Zwycięska Osiemnastka
Fajerwerków po piątym już starciu Osiemnastki Szczecin z Gryfem Szczecinek nie mogliśmy się spodziewać. W końcu na przeciw siebie stanęły zespoły o zupełnie innych możliwościach i celach.
Zawodniczki ze stolicy Pomorza Zachodniego nie miały prawa przegrać i nie przegrały w żadnym z pięciu spotkań między tymi ekipami. Niestety pięć potyczek, które już za nami, dały niezbyt radosny obraz stanu siatkówki żeńskiej w naszym województwie. Nie dość, że w rozgrywkach III ligi wystartowały tylko te dwa kluby (obydwa też awansowały do kolejnej fazy rozgrywek), to i poziom sportowy zupełnie nie zachwycił. Oczywiście Osiemnastka to zespół o dużym potencjale również w osobach młodszej części kadry i sporym doświadczeniu zawodniczek mających za sobą grę na wiele wyższym poziomie jak III liga, ale drużynie na razie brakuje formy i zgrania. Gryf z kolei nie odbiega poziomem od zespołów dolnej częśći tabeli szczecińskiej ligi amatorskiej. W ostatnim meczu tych ekip ambitne siatkarki ze Szczecinka zaprezentowały się jednak całkiem przyzwoicie.

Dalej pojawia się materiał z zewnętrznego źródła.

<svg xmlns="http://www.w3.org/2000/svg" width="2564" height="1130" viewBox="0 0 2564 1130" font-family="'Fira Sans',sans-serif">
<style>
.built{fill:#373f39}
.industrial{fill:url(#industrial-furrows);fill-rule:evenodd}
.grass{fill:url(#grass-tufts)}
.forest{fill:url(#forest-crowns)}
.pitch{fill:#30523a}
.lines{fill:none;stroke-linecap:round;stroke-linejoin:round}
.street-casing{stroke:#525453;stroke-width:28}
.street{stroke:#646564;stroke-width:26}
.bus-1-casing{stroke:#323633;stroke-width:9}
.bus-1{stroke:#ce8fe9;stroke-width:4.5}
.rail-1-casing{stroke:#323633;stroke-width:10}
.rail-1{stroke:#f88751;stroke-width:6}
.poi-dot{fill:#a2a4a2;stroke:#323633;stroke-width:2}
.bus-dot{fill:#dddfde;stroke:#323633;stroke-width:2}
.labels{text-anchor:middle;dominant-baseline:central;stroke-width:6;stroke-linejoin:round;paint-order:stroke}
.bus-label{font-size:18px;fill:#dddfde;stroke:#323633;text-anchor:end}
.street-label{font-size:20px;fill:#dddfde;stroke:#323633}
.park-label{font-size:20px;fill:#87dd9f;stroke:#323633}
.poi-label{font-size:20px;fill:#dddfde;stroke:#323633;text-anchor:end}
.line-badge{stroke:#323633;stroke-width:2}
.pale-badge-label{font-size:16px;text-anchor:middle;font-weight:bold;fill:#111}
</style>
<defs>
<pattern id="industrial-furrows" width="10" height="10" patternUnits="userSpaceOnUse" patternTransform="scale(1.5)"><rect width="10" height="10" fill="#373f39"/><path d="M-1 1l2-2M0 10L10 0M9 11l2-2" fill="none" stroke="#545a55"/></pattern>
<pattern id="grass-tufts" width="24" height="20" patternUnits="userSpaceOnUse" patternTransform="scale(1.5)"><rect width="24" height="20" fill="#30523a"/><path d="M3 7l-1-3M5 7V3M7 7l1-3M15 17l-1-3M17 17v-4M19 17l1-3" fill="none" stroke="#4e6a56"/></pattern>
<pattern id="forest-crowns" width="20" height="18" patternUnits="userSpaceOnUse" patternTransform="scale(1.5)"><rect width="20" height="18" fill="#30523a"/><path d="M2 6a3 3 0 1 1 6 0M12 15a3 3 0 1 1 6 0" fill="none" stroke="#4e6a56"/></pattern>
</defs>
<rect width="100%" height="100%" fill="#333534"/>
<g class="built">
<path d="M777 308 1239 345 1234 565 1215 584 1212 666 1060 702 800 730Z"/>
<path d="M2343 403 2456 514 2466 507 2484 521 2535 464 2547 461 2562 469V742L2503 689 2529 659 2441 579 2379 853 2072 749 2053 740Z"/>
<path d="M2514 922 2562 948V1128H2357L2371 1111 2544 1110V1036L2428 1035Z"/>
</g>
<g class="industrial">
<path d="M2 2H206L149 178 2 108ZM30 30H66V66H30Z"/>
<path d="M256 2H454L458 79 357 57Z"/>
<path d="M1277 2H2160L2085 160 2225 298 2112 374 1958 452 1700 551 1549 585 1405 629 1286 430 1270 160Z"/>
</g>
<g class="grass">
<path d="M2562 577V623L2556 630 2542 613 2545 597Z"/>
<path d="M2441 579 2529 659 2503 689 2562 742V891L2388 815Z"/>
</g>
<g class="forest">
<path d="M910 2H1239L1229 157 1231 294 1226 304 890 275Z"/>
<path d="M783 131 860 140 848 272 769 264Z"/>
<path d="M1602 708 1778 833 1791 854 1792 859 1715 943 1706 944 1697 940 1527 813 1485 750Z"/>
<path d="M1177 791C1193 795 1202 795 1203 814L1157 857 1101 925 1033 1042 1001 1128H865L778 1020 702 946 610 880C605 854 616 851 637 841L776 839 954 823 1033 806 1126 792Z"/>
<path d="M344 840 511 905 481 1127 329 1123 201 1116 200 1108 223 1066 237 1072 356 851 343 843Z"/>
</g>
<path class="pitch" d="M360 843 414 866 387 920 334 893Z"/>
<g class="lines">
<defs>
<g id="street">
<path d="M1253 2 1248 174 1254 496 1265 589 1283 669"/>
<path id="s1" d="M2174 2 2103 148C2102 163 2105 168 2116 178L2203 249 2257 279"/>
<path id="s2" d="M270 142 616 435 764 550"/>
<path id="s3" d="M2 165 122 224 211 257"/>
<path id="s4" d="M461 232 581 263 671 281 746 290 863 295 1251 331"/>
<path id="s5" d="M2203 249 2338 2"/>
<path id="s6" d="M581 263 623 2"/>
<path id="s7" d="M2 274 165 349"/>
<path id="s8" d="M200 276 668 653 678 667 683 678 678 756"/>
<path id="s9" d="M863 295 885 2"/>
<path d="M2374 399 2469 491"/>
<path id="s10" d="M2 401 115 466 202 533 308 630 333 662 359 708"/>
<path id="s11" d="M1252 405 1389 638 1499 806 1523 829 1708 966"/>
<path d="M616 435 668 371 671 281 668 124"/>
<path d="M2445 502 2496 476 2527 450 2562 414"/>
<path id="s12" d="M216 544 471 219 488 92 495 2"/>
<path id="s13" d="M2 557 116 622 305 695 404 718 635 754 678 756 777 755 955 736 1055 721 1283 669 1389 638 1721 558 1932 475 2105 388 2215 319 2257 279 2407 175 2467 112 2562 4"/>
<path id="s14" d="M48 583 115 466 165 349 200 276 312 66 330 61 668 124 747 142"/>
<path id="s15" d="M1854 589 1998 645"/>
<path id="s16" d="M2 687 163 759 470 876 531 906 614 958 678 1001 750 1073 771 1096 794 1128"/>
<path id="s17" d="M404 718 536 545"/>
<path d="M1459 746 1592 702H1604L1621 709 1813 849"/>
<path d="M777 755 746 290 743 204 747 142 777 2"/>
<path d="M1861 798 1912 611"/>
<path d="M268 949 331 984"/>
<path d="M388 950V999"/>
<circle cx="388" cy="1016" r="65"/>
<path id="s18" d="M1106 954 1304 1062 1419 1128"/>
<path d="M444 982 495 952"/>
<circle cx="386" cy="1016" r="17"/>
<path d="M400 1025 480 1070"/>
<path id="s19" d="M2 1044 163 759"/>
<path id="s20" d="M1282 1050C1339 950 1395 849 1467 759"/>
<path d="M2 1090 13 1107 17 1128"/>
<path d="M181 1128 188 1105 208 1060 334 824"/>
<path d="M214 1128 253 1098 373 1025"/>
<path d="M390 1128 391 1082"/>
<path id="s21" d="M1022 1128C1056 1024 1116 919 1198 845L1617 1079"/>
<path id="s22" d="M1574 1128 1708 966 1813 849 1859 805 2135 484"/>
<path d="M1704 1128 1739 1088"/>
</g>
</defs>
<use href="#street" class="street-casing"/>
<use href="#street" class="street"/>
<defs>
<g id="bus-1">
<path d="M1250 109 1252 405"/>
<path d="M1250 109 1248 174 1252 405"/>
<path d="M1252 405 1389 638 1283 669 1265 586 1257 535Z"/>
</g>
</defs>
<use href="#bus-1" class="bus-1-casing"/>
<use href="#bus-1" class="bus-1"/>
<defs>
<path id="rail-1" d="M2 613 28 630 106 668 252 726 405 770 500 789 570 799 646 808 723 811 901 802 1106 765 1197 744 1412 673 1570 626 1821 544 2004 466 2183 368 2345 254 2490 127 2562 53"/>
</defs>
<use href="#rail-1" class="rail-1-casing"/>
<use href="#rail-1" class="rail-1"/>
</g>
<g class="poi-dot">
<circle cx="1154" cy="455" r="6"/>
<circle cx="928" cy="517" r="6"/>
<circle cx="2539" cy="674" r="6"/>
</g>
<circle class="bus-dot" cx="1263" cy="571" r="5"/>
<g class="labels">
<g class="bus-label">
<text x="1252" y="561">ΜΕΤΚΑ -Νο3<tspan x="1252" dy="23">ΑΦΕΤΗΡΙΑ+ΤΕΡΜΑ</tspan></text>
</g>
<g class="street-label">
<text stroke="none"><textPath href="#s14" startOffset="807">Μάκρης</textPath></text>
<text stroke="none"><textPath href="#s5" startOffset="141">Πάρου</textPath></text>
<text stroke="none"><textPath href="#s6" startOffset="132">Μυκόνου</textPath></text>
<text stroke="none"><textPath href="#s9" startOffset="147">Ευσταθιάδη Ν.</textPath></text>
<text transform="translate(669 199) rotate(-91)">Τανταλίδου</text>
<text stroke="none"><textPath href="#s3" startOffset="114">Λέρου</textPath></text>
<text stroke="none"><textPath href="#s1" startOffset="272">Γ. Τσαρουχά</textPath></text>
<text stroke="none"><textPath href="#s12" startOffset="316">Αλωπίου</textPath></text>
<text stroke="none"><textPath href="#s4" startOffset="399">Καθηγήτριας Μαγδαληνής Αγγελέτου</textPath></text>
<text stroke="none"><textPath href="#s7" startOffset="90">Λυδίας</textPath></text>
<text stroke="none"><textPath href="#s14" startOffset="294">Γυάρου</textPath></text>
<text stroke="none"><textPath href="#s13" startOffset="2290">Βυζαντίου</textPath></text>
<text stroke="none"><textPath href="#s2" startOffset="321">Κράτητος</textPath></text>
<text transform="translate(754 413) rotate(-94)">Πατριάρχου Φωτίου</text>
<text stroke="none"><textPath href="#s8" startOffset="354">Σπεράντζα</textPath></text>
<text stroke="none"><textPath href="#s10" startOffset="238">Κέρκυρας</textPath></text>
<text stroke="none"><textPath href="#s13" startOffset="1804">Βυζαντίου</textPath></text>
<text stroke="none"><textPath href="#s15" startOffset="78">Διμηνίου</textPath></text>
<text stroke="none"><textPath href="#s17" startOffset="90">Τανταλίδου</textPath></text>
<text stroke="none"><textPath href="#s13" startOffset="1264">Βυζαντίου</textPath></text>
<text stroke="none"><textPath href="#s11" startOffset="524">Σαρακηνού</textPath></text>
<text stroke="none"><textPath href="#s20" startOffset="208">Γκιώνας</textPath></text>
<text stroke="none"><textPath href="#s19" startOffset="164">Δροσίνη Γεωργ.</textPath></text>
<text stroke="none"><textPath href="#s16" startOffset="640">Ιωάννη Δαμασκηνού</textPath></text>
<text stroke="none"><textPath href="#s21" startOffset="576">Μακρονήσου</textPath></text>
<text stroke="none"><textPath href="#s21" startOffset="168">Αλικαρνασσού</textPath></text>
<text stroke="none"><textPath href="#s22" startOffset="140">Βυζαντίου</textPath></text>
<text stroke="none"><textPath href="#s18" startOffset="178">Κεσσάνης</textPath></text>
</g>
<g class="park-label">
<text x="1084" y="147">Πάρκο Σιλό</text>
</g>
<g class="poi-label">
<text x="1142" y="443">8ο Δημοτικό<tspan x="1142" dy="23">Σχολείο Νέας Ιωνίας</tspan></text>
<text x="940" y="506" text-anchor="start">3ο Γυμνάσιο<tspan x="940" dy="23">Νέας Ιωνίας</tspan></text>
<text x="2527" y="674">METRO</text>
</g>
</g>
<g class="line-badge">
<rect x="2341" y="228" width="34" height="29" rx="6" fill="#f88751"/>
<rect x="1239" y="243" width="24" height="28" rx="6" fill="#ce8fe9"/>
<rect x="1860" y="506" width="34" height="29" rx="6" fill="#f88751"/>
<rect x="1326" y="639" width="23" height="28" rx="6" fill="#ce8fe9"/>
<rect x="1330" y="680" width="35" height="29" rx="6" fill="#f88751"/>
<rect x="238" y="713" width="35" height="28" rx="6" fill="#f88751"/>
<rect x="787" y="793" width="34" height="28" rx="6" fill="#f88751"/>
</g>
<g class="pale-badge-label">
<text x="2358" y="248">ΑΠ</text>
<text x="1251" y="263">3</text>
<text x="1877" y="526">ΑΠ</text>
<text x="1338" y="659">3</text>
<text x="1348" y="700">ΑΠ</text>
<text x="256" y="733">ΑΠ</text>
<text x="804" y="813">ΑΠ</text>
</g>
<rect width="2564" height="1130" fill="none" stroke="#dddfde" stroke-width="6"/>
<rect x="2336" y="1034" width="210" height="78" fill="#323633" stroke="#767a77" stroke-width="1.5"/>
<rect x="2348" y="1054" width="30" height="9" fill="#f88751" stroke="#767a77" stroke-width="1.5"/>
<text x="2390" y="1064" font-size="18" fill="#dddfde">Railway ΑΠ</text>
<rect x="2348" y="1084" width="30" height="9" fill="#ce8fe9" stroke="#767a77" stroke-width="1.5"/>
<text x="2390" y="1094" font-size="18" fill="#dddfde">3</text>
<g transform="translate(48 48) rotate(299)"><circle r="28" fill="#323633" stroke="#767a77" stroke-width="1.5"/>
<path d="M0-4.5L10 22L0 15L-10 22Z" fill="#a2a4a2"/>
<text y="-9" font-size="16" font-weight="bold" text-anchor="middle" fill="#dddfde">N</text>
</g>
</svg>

We wszystkich trzech setach miały swoje chwile radości, kiedy remisowały albo nawet wychodziły na niewielkie prowadzenie. Jak się okazało, momenty dobrej gry chociażby w bloku nie pomogły w nawiązaniu faktycznej i równorzędnej walki z faworyzowanymi przeciwniczkami. Grające dzisiaj w dalekim od optymalnego składzie gospodynie za każdym razem w drugiej części setów wytrącały Gryf ze snu o powodzeniu. Wystarczało kilka dobrych zagrywek albo mocnych ataków, na które recepty przyjezdne zupełnie nie miały.
Bez emocji skończyło się w nieco ponad godzinę. Osiemnastka wygrała w partiach do 12, 16 oraz 13.